━━ Textauszug ━━
KAS (Köln)

Vorschläge für den deutschen Aufsatz des Sonderlehrgangs A

1.) Erinnerung an ...

2.) Wie verwirklicht Michael in Wiecherts „Hirtennovelle“ das Wort Carossas „Im engsten Kreise wag’s, dich reich zu leben“?

3.) Nicht der ist auf der Welt verwaist,
dem Vater und Mutter gestorben,
sondern wer für Herz und Geist
keine Lieb’ und kein Wissen erworben.
(Rückert)


Lebenslauf

Als ich am 24. August 1927 in Köln-Lindental geboren wurde, wohnten meine Eltern Alfred U., Architekt und Maria U. geborene N. schon in Rodenkirchen, Friedrich-Ebertstr.. Hier verbrachte ich meine sorglose Kindheit, an die mir keine Erinnerungen geblieben sind, und auch heute wohne ich noch im Elternhause.

Mit sieben Jahren ging ich zur evangelischen Grundschule in Köln-Radertal. Mein weiter Schulweg mit der Straßenbahn hat mir schon früh eine gewisse Selbständigkeit gegeben. Schon auf der Grundschule malte ich gerne auf meiner Tafel, und ich konnte mir nichts Schöneres denken, als Malerin zu werden und den lieben, langen Tag nur malen zu dürfen. Trotz des unbequemen Schulweges bin ich freudig zur Schule gegangen, und das Lernen fiel mir leicht. Deshalb durfte ich zur Kaiserin Augusta-Schule gehen.
━━━
Führe den Lebenslauf im Textauszug nach dem letzten Satz weiter. Die Auflistung ist hierfür ohne Belang.
━━ Erfasste Daten ━━
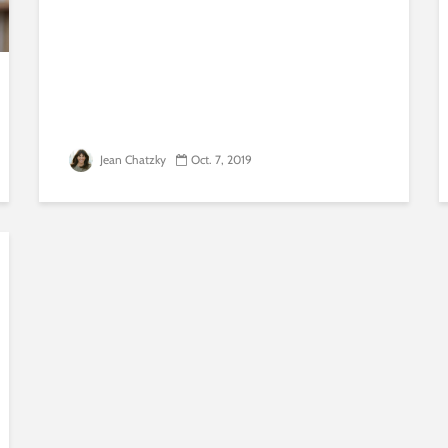
Jean Chatzky
Oct. 7, 2019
━━━
## Ergebnis
Am Tage der Aufnahmeprüfung lag ich mit Diphterie im Krankenhaus, voll Angst, ich könnte nicht auf der neuen Schule aufgenommen werden. Ich habe am ersten Schultag die Prüfung nachgeholt. In den folgenden Monaten habe ich mit Begeisterung Englisch gelernt. Aber bald fühlte ich mich zu anderen Fächern hingezogen. Besonders gerne hatte ich Zeichnen, Biologie, Geschichte und Mathematik, und bis heute hat sich meine Vorliebe für diese Fächer nicht geändert. Durch die Biologie-Stunde angeregt, bin ich oft hinaus gewandert und habe Pflanzen und Stauden gesucht und genau studiert. Heute weiß ich, daß mich der Unterricht weitergebildet hat und mich so erzogen hat, daß ich einmal im Leben bestehen kann.

Eine Reise mit meinen Eltern von Memel aus über die Kurische Nehrung nach Pillau ließ mich zum ersten Mal die Ostsee, das Haff und Dünen sehen. Da ist mir zum Bewußtsein gekommen, wie machtlos der Mensch diesen Naturgewalten gegenüber ist.

Als der Krieg ausbrach, war ich in der zweiten Klasse. Von den Kriegsereignissen hörte ich wohl, jedoch um das Geschehen zu erleben, war ich viel zu jung.

1940 begann für mich neben dem Schulunterricht die Konfirmandenstunde und nach zwei Jahren wurde ich eingesegnet. Mein Spruch heißt: bittet, so wird euch gegeben; suchet, so werdet ihr finden; klopfet an, so wird euch aufgetan. Im gleichen Jahr erhielt mein Vater die Einberufung zur Wehrmacht und ich, als älteste von vier Kindern, lernte nun die Sorgen des Lebens kennen.

Im Oktober wurde unser Haus durch Luftangriffe beschädigt. Wir ließen uns nach Sachsen evakuieren in ein kleines, einsames Dörfchen, etwa 30 km westlich von Naumburg. Den fremden Menschen dort habe ich mich nicht gut anpassen können und bin daher sehr viel für mich alleine gewesen. Diese Mußestunden habe ich mit Lesen und Zeichnen ausgefüllt. Oft sehnte ich mich nach Köln zurück. Ich wäre gerne wieder zur Schule gegangen, den Haushalt zu führen hatte ich keine Lust mehr.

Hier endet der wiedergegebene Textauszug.